You also tried love drugs. What’s your verdict?

‘If you do it right it can be valuable. Life, relationships, we sometimes forget it can be hard work. And drugs can help you soften, get closer physically and emotionally, open up to a conversation that you otherwise might be reluctant to have. Nowadays, couples therapy is becoming increasingly popular. That’s where I see a role for so-called love drugs as well. A yearly check-in with love drugs like oxytocin or MDMA.  To strip away fear and all you are left with is: love. Of course, you should be wary of overconsumption. These drugs aren’t addictive but they can harm the brain when taken too frequently. Don’t turn it into a “party drug” but be mindful about doing this together with intention. Just make it a nice little outing occasionally. It’s the same dynamic as lighting candles or putting on lingerie to set the mood.’

‘There’s also a lot of nonsense out there on the black market, like so-called love medicine with names like “Horny Goat” that include some herbs. Maybe it will help the blood flow in certain areas, but it has nothing to do with love. Just like women’s Viagra, a fabrication of the pharmaceutical industry to make money while solving a non-existent problem. Better yet, we should be addressing the orgasm gap (in heterosexual relationships, women on average are having fewer orgasms than men).
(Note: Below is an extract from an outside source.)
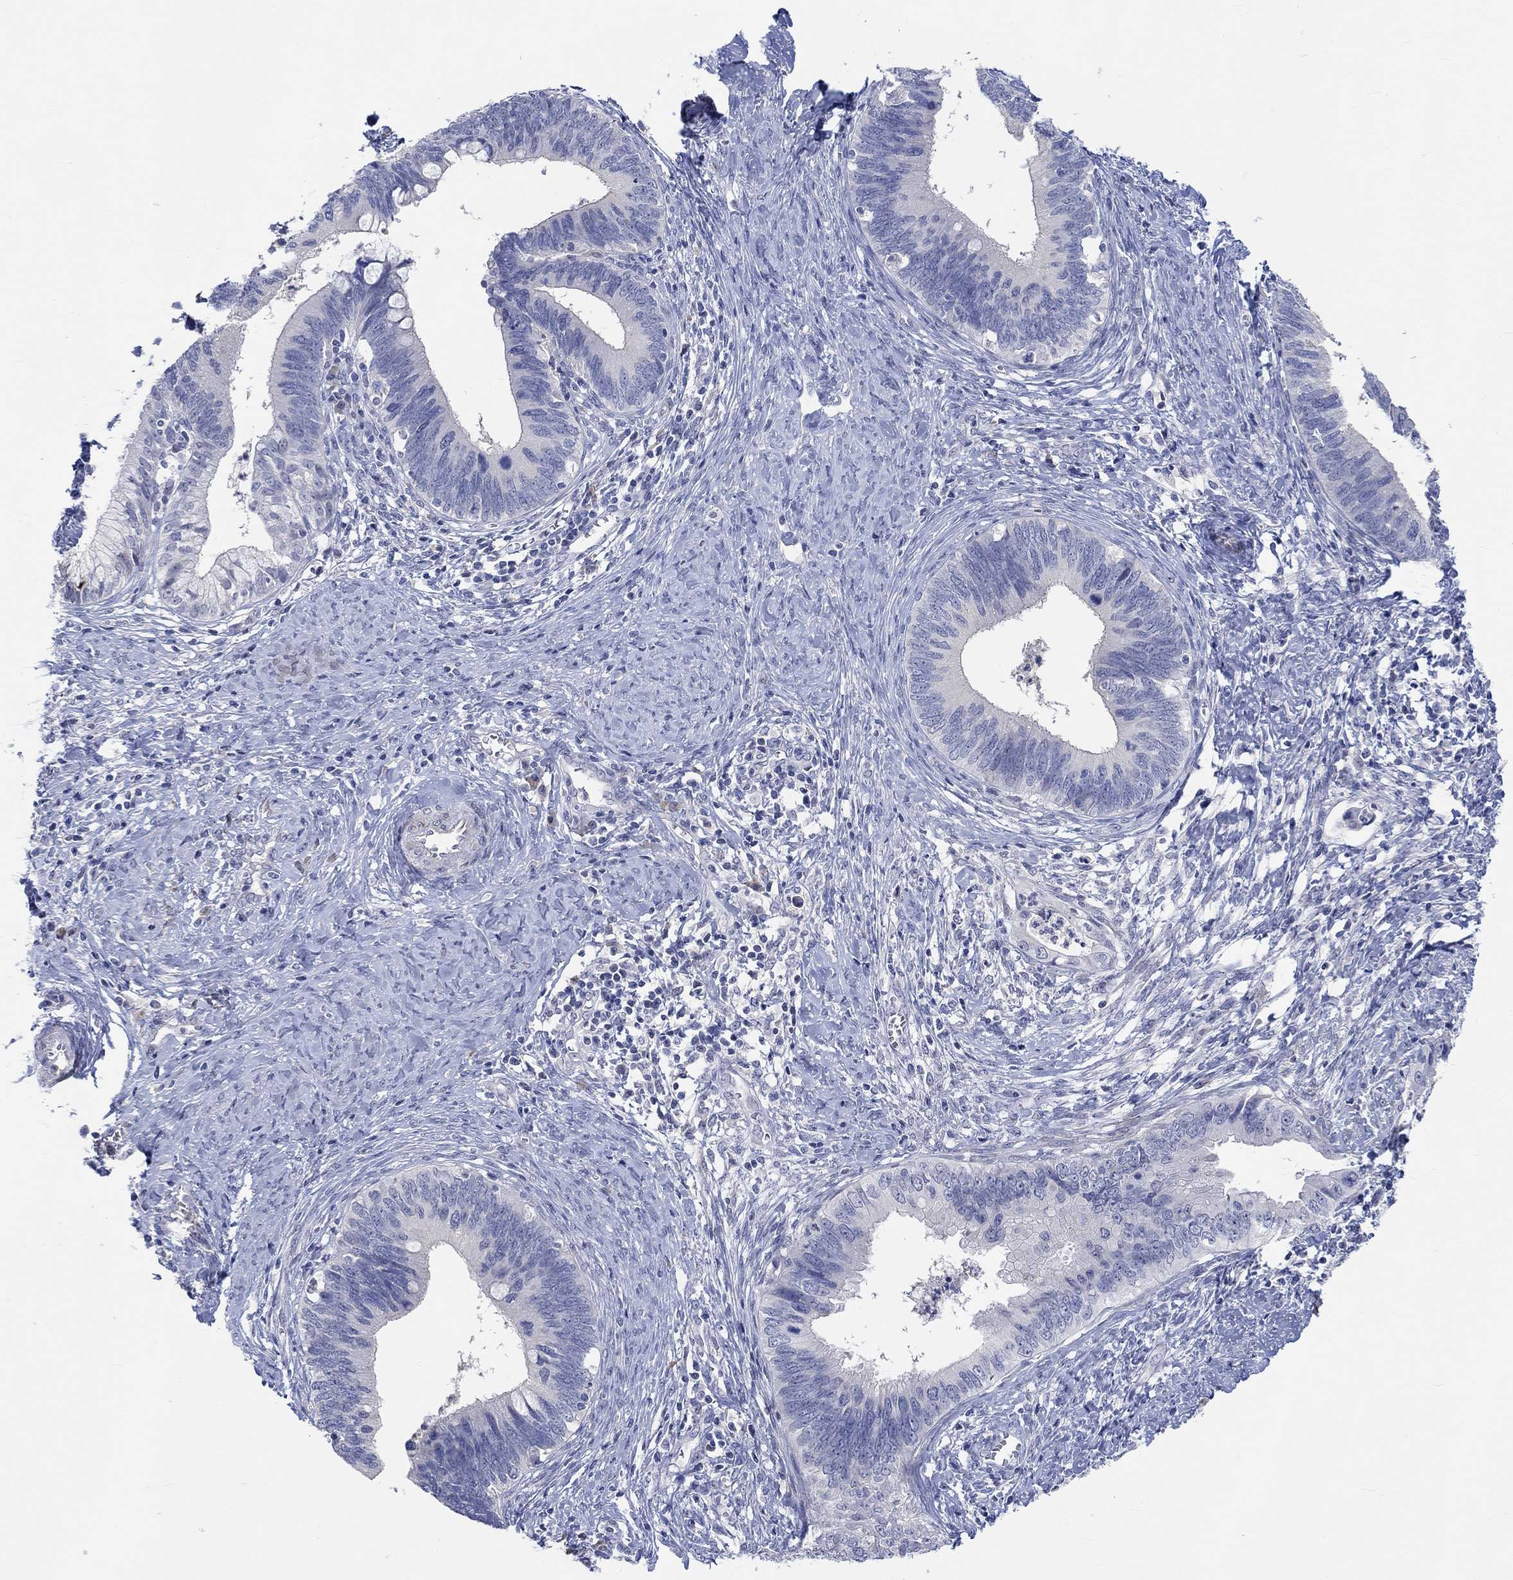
{"staining": {"intensity": "negative", "quantity": "none", "location": "none"}, "tissue": "cervical cancer", "cell_type": "Tumor cells", "image_type": "cancer", "snomed": [{"axis": "morphology", "description": "Adenocarcinoma, NOS"}, {"axis": "topography", "description": "Cervix"}], "caption": "This is an immunohistochemistry histopathology image of human cervical adenocarcinoma. There is no positivity in tumor cells.", "gene": "DLK1", "patient": {"sex": "female", "age": 42}}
I think we’re at a moment in time where women finally get to know their own bodies, their vulva’s, better. And not just them, but men will follow suit to meet their partner’s needs.’ 

 

How will today’s gender fluidity evolve and influence our relationships and sex lives in the future?

‘It’s an interesting development, but right now there’s about sixty (and counting) different gender options; boxes you can tick but that also leave you “boxed in”. We are rightly questioning male and female stereotypes. Though eventually I think we’re moving to a space where we can let go of all that, where we can be more fluid. One time we might fall in love with a woman, then a man (or whatever someone would like to be referred to). It shouldn’t matter; why hop from one box to the next. Of course, there’s a tiny group that’s very unhappy in their own body, but there’s a larger group that doesn’t really know where they fit on the spectrum. High school teachers tell me that almost all the girls in their class identify as pan-sexual or bisexual. It’s turning into identity politics: look who I am, this is my sexuality! I believe those ideas are all in your head and we wouldn’t need to have to label them. That, in the end, is where real freedom lies when it comes to sexuality.’